# Text block
# Repair Manual



## ap0001 (Dec 24, 2008)

Is there a repair manual made (like Haynes manual) for a 66 LeMans. Can't find any Haynes manuals that cover anything earlier than 1970. 

This is my first Pontiac. I'm use to working on chevy 350's. No professional by any means, but I have handled some pretty technical repairs with the help of a good repair manual. Don't really know the 326 very well, but can't imagine that it could be that much different than the 350 (at least hope it isn't).


----------



## topfuel67 (Dec 23, 2008)

I have a 65 and have a repo copy of the 65 shop manual. It is by far the best book for our cars. There is a 66 one for your car too. About $30 on ebay. It has the exact specs for everything you need on your year, without having to go through the generalized vague descriptions in haynes.
eBay Motors: 1966 66 Pontiac Tempest GTO Shop Service Manual Book (item 270288547048 end time Jan-14-09 10:46:17 PST)


----------



## ap0001 (Dec 24, 2008)

Do you know if it is like the Haynes manual? Like for instance, does it have the troubleshooting guide in the front of the book like the Haynes and shows you step by step instructions on disassembly and replacement? Thanks for the help. :cheers


----------



## 67/04gto (Jan 15, 2005)

i just located the 66 maual i have in my garge and these are the oringal ones and they do offer trouble shooting tips through out the manual.its worth the 23 dollars on ebay.

# Supplied records
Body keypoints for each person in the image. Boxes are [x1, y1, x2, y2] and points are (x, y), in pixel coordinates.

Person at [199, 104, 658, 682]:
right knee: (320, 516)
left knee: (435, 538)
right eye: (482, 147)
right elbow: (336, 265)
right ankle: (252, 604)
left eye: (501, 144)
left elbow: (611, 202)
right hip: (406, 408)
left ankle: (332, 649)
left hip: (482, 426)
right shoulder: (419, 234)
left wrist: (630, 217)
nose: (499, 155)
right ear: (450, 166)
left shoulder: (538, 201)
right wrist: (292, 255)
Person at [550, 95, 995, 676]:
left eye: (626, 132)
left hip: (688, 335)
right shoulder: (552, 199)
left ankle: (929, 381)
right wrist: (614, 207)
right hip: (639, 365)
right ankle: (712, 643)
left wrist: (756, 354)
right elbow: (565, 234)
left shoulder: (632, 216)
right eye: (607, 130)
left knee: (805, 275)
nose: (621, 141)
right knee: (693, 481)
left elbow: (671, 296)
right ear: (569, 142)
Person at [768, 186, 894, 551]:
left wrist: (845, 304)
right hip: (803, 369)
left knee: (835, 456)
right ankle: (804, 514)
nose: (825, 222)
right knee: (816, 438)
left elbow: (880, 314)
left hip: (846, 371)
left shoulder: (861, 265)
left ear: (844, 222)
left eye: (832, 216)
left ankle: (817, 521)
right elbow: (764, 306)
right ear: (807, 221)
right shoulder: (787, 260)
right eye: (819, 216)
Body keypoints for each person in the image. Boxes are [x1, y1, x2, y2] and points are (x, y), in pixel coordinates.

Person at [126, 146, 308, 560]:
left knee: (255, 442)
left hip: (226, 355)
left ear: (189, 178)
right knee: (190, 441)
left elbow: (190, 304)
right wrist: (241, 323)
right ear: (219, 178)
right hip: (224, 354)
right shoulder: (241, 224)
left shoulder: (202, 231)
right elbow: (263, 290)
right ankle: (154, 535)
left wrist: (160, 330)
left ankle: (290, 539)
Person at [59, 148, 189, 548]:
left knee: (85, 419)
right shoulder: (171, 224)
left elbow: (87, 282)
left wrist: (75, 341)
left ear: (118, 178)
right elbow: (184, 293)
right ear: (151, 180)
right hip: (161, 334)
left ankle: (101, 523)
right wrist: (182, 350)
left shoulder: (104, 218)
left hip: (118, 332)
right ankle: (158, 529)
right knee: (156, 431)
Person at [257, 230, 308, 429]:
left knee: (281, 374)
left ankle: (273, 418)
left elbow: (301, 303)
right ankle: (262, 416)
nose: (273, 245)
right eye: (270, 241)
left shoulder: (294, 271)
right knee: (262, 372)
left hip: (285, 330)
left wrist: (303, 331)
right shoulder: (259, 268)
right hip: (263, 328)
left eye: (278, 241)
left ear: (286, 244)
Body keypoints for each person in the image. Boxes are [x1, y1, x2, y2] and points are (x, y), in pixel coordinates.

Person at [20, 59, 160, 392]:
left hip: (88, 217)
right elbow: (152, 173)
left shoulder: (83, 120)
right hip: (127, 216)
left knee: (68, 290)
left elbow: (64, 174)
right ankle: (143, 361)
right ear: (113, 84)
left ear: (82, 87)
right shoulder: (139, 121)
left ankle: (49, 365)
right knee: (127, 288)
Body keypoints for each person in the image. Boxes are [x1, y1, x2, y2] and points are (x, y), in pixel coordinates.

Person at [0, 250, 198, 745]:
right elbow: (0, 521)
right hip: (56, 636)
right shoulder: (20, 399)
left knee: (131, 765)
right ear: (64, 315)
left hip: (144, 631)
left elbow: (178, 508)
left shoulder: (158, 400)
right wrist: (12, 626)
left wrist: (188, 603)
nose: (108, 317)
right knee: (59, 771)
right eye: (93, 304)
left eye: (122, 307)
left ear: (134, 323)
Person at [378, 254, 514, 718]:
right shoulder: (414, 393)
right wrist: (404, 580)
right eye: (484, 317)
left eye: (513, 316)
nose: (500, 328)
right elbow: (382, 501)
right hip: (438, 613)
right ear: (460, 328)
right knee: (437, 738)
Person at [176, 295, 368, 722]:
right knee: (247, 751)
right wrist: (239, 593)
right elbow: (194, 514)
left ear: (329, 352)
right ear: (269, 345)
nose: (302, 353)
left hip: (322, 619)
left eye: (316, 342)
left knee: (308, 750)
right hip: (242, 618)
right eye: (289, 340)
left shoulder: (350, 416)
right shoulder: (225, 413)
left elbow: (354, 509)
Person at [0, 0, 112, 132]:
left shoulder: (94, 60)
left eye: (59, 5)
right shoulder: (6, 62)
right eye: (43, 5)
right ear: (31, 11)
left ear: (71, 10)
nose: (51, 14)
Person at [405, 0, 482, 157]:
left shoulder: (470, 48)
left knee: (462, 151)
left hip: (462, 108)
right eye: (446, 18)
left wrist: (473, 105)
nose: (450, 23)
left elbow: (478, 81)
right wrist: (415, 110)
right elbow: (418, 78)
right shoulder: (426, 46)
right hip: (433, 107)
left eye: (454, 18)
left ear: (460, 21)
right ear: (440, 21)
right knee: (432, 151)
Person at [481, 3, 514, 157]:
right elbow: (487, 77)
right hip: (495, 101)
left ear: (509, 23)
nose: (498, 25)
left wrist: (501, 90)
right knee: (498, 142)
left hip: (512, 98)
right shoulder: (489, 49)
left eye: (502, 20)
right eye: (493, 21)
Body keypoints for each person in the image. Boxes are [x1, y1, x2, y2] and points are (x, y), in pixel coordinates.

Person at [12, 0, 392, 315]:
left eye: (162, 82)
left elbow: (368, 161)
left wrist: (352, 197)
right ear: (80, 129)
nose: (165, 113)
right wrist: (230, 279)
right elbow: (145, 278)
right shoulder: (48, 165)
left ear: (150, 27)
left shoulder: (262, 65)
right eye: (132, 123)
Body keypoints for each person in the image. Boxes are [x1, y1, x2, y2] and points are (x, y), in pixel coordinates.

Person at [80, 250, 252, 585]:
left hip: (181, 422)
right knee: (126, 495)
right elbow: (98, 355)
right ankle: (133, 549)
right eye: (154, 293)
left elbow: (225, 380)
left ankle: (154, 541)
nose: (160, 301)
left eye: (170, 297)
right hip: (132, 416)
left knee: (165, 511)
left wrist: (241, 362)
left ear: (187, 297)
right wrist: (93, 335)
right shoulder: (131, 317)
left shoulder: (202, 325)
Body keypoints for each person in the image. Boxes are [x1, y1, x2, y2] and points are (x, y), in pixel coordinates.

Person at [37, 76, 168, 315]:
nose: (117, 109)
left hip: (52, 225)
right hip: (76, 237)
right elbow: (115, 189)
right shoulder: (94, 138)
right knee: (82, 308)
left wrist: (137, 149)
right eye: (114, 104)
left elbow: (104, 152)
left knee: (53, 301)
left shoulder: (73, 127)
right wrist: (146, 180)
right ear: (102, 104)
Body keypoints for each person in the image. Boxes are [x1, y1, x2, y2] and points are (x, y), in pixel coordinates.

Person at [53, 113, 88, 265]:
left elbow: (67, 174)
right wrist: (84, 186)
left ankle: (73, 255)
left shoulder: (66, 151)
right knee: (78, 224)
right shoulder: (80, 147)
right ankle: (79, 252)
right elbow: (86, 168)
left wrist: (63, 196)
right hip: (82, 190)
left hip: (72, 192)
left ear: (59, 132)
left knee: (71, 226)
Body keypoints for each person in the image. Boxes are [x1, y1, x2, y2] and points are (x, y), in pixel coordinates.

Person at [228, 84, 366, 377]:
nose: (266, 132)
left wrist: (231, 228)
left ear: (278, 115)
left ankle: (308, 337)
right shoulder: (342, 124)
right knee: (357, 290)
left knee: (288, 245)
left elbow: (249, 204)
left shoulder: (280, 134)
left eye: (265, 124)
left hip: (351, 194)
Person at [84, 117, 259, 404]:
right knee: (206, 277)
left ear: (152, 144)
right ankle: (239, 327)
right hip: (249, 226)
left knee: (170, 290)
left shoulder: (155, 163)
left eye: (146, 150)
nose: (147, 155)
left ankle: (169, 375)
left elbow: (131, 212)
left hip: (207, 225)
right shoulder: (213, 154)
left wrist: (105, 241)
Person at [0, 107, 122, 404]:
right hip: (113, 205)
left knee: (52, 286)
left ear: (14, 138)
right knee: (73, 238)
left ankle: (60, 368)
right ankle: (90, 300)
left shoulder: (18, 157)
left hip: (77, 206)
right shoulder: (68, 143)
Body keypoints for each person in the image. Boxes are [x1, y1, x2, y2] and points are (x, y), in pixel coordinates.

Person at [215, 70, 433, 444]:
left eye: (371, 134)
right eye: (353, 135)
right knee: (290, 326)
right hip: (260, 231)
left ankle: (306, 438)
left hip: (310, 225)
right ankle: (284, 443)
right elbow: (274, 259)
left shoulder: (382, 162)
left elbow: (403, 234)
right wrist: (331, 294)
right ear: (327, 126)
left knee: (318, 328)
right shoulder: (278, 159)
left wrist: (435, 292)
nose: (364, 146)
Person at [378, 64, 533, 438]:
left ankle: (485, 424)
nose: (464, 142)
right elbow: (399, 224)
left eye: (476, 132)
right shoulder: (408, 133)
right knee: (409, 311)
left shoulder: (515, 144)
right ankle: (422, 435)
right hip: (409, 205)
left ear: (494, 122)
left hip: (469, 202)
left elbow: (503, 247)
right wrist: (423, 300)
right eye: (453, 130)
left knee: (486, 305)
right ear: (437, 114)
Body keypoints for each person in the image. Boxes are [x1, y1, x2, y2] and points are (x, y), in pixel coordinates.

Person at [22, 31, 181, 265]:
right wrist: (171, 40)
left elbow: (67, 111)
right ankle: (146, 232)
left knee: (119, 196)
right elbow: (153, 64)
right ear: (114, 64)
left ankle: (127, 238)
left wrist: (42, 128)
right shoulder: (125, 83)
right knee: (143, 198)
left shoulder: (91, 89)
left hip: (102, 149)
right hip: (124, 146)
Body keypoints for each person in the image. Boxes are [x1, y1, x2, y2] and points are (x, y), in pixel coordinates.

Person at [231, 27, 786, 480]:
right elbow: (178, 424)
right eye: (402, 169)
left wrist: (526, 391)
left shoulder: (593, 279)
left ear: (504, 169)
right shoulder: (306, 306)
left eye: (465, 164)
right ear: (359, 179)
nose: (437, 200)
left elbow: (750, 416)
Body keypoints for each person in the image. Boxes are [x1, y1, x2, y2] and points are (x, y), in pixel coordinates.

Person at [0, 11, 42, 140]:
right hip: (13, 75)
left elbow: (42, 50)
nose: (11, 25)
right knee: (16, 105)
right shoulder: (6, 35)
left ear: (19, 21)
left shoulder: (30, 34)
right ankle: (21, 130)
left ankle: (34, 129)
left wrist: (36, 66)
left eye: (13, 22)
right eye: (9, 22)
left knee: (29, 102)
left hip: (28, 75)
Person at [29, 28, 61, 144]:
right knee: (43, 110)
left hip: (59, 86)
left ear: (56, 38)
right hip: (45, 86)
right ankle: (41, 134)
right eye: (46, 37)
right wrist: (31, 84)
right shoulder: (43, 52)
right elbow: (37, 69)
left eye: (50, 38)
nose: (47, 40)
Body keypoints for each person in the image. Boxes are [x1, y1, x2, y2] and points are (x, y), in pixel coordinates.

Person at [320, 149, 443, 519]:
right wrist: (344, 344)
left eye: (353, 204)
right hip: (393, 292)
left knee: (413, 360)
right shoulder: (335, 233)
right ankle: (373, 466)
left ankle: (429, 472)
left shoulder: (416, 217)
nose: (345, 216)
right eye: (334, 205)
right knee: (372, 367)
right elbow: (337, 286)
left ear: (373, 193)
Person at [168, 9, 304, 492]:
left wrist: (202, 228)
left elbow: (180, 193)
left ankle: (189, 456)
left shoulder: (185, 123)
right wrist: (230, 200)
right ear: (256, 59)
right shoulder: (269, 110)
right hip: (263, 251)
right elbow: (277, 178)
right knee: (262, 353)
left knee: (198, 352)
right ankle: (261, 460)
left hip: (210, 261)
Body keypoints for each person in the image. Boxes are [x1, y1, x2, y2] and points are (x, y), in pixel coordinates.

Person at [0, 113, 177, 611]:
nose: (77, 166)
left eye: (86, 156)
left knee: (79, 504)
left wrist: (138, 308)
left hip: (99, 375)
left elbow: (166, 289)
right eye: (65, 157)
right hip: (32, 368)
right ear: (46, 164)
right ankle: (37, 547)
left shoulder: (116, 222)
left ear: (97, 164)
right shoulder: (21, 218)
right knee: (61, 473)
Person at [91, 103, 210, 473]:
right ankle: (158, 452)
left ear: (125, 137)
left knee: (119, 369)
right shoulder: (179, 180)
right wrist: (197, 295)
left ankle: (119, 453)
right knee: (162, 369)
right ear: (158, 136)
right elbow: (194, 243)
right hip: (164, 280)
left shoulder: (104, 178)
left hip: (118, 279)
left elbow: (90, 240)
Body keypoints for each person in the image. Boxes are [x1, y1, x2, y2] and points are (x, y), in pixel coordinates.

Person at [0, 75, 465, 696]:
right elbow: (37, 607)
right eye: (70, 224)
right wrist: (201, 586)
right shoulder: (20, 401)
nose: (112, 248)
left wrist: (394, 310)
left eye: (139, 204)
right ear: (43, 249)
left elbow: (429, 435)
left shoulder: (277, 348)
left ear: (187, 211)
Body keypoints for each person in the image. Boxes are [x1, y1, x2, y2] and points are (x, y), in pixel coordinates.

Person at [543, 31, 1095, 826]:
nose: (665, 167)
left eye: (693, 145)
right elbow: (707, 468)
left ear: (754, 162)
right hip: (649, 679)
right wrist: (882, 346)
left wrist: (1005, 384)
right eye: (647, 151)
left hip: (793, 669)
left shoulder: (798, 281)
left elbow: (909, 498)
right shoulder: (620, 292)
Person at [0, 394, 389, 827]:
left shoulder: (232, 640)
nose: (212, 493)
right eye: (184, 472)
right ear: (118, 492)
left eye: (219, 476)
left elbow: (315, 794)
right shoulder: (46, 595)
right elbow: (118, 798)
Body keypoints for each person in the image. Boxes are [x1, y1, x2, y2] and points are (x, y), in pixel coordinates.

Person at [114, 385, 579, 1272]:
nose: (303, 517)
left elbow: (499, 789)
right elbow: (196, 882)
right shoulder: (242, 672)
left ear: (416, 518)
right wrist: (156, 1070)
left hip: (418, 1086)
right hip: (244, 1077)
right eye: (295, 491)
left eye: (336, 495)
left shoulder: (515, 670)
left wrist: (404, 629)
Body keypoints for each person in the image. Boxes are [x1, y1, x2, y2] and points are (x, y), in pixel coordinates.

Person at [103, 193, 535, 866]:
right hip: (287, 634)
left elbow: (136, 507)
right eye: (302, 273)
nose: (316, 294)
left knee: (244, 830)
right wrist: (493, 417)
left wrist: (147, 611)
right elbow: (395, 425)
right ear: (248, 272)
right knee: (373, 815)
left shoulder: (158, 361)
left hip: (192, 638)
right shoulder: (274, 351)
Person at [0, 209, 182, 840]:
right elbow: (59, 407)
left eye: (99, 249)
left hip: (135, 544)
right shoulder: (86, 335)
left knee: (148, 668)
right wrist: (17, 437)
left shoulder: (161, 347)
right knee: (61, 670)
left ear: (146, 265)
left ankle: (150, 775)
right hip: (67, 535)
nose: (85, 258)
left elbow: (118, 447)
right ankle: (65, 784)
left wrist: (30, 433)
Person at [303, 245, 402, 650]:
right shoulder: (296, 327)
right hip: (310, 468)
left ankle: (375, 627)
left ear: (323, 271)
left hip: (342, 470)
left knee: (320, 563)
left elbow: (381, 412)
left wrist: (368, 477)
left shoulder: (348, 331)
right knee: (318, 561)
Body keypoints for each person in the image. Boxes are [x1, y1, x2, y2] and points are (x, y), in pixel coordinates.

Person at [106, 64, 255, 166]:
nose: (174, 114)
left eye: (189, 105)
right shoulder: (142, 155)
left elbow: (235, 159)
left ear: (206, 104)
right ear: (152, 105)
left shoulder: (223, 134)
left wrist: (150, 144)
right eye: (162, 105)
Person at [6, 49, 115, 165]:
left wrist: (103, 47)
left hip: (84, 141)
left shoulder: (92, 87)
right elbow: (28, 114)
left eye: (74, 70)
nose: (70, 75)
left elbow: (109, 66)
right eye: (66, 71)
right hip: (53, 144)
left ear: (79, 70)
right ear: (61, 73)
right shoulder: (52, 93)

# Work task 1
In the forum thread about finding a repair manual for a 1966 LeMans, what engine does the first poster say they are used to working on?
# Work task 2
Please go on with the forum thread about finding a repair manual for a 1966 LeMans, picking up after its last post.

# Exercise output 1
Chevy 350s

# Exercise output 2
----------



## 67/04gto (Jan 15, 2005)

where ru located at


----------



## ap0001 (Dec 24, 2008)

Hawaii


----------



## Indy1K (May 16, 2008)

Where can you find those 65 shop manuals? I was looking for a 65 assembly manual and could not find one.
Thanks,
Kevin


----------



## 67/04gto (Jan 15, 2005)

try on ebay or google


----------



## monoco (Jan 18, 2011)

Indy1K said:


> Where can you find those 65 shop manuals? I was looking for a 65 assembly manual and could not find one.
> Thanks,
> Kevin


There's no assembly manual for the 1965's. Here's place to get the factory manuals that are available.

Pontiac Books, Manuals, Literature, Accessories, Apparel, Shirts and Hats


----------



## HP11 (Apr 11, 2009)

That site shows a bunch of ebay quality cd manuals. Not what the OP (or the person you quoted) was looking for over *two years ago*.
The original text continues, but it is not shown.